Kathy Bates Tells Rob Reiner to His Face She Regrets Him Toning Down the Violence in ‘Misery’
APRIL 28, 2025 5:30 PM
Last weekend thousands of the world’s most passionate and obsessive movie fans descended upon Hollywood for the 16th annual TCM Classic Film Festival, which provided opportunities to see everything from “Gunfight at the OK Corral” and “We’re No Angels” projected in true VistaVision to nitrate prints of “Daisy Kenyon” and “Mildred Pierce” at The Egyptian Theatre, one of only five venues in the country capable of screening that format. There was also a restoration of a silent classic with live accompaniment (“Beau Geste“), a BFI restoration of Ernst Lubitsch’s timeless — and timely — comedy “To Be or Not to Be,” and a a tribute to groundbreaking director Michael Schultz, among many other delightful programs.
It’s hard to pick a favorite event from such a stacked weekend, but for sheer moviegoing pleasure it was tough to beat the 35th anniversary screening of “Misery,” which screened in the legendary TCL Chinese Theatre to a packed crowd. The movie itself — a diabolically funny and terrifying two-hander in which obsessive fan Kathy Bates holds writer James Caan hostage after he suffers a debilitating accident — plays better than ever, and after the audience was done laughing and screaming for 107 minutes straight they were treated to an even more special treat than seeing “Misery” on a huge screen: Hearing Bates and director Rob Reiner discuss the movie live with TCM host Dave Karger.
Reiner began the evening by saying how happy he was to see that the movie still played to a crowd. “I was surprised by how many laughs are in there,” he said, adding that he was also surprised to see how well Caan and Bates came across on screen together given their different working methods. “They come at acting in very different ways.
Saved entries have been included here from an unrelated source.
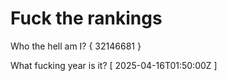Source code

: # Fuck the rankings

Who the hell am I?
{ 32146681 }

What fucking year is it?
[ 2025-04-16T01:50:00Z ]
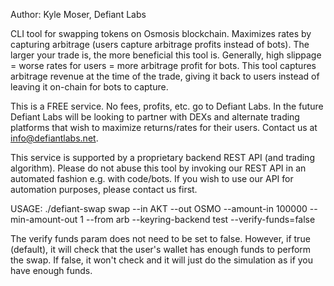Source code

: Author: Kyle Moser, Defiant Labs

CLI tool for swapping tokens on Osmosis blockchain. Maximizes rates by capturing arbitrage (users capture arbitrage profits instead of bots).
The larger your trade is, the more beneficial this tool is. Generally, high slippage = worse rates for users = more arbitrage profit for bots. 
This tool captures arbitrage revenue at the time of the trade, giving it back to users instead of leaving it on-chain for bots to capture. 

This is a FREE service. No fees, profits, etc. go to Defiant Labs. In the future Defiant Labs will be looking to partner with DEXs
and alternate trading platforms that wish to maximize returns/rates for their users. Contact us at info@defiantlabs.net.

This service is supported by a proprietary backend REST API (and trading algorithm). Please do not abuse this tool by invoking our REST API
in an automated fashion e.g. with code/bots. If you wish to use our API for automation purposes, please contact us first. 

USAGE:
 ./defiant-swap swap --in AKT --out OSMO --amount-in 100000 --min-amount-out 1 --from arb --keyring-backend test --verify-funds=false

The verify funds param does not need to be set to false. However, if true (default), it will check that the user's wallet has enough funds to perform the swap.
If false, it won't check and it will just do the simulation as if you have enough funds.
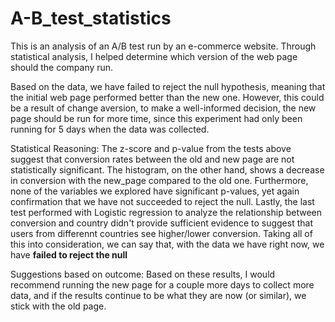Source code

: # A-B_test_statistics
This is an analysis of an A/B test run by an e-commerce website. Through statistical analysis, I helped determine which version of the web page should the company run.

Based on the data, we have failed to reject the null hypothesis, meaning that the initial web page performed better than the new one. However, this could be a result of change aversion, to make a well-informed decision, the new page should be run for more time, since this experiment had only been running for 5 days when the data was collected.

Statistical Reasoning:
The z-score and p-value from the tests above suggest that conversion rates between the old and new page are not statistically significant. The histogram, on the other hand, shows a decrease in conversion with the new_page compared to the old one.  Furthermore, none of the variables we explored have significant p-values, yet again confirmation that we have not succeeded to reject the null. Lastly, the last test performed with Logistic regression to analyze the relationship between conversion and country didn't provide sufficient evidence to suggest that users from differennt countries see higher/lower conversion. Taking all of this into consideration, we can say that, with the data we have right now, we have **failed to reject the null** 

Suggestions based on outcome:
Based on these results, I would recommend running the new page for a couple more days to collect more data, and if the results continue to be what they are now (or similar), we stick with the old page. 
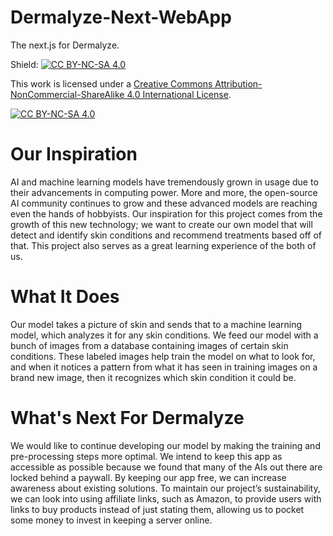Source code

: # Dermalyze-Next-WebApp
The next.js for Dermalyze.

Shield: [![CC BY-NC-SA 4.0][cc-by-nc-sa-shield]][cc-by-nc-sa]

This work is licensed under a
[Creative Commons Attribution-NonCommercial-ShareAlike 4.0 International License][cc-by-nc-sa].

[![CC BY-NC-SA 4.0][cc-by-nc-sa-image]][cc-by-nc-sa]

[cc-by-nc-sa]: http://creativecommons.org/licenses/by-nc-sa/4.0/
[cc-by-nc-sa-image]: https://licensebuttons.net/l/by-nc-sa/4.0/88x31.png
[cc-by-nc-sa-shield]: https://img.shields.io/badge/License-CC%20BY--NC--SA%204.0-lightgrey.svg

# Our Inspiration
AI and machine learning models have tremendously grown in usage due to their advancements in computing power. More and more, the open-source AI community continues to grow and these advanced models are reaching even the hands of hobbyists. Our inspiration for this project comes from the growth of this new technology; we want to create our own model that will detect and identify skin conditions and recommend treatments based off of that. This project also serves as a great learning experience of the both of us.

# What It Does
Our model takes a picture of skin and sends that to a machine learning model, which analyzes it for any skin conditions. We feed our model with a bunch of images from a database containing images of certain skin conditions. These labeled images help train the model on what to look for, and when it notices a pattern from what it has seen in training images on a brand new image, then it recognizes which skin condition it could be.

# What's Next For Dermalyze
We would like to continue developing our model by making the training and pre-processing steps more optimal. We intend to keep this app as accessible as possible because we found that many of the AIs out there are locked behind a paywall. By keeping our app free, we can increase awareness about existing solutions. To maintain our project’s sustainability, we can look into using affiliate links, such as Amazon, to provide users with links to buy products instead of just stating them, allowing us to pocket some money to invest in keeping a server online.
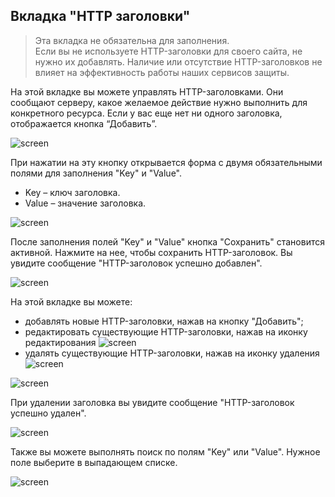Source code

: ## **Вкладка "HTTP заголовки"**
> Эта вкладка не обязательна для заполнения.  
Если вы не используете HTTP-заголовки для своего сайта, не нужно их добавлять. Наличие или отсутствие HTTP-заголовков не влияет на эффективность работы наших сервисов защиты.

На этой вкладке вы можете управлять HTTP-заголовками. Они сообщают серверу, какое желаемое действие нужно выполнить для конкретного ресурса. Если у вас еще нет ни одного заголовка, отображается кнопка “Добавить”.

![screen]()

При нажатии на эту кнопку открывается форма с двумя обязательными полями для заполнения "Key" и "Value".

- Key – ключ заголовка.
- Value – значение заголовка.

![screen]()

После заполнения полей "Key" и "Value" кнопка "Сохранить" становится активной. Нажмите на нее, чтобы сохранить HTTP-заголовок. Вы увидите сообщение "HTTP-заголовок успешно добавлен".

![screen]()

На этой вкладке вы можете:

- добавлять новые HTTP-заголовки, нажав на кнопку "Добавить";
- редактировать существующие HTTP-заголовки, нажав на иконку редактирования ![screen]()
- удалять существующие HTTP-заголовки, нажав на иконку удаления ![screen]()

![screen]()

При удалении заголовка вы увидите сообщение "HTTP-заголовок успешно удален".

![screen]()

Также вы можете выполнять поиск по полям "Key" или "Value". Нужное поле выберите в выпадающем списке.

![screen]()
Kathy is a brilliant stage actress and Jimmy didn’t want any rehearsal, he just wanted to be instinctive. So we found a way to rehearse more than Jimmy wanted and less than Kathy wanted, but it works.”
Aside from not getting as much rehearsal as she would have liked, Bates had only great things to say about her experience on “Misery” — though she did admit being disappointed that Reiner toned down the gore in the novel, cutting a scene in which her character ran someone over with a lawnmower and downgrading Caan’s foot amputation to a mere hobbling. “I was crushed that you took that out,” Bates said to Reiner, who defended himself by saying that he felt Caan’s character shouldn’t have to lose something after he had learned something. “I didn’t agree with that at all,” Bates said.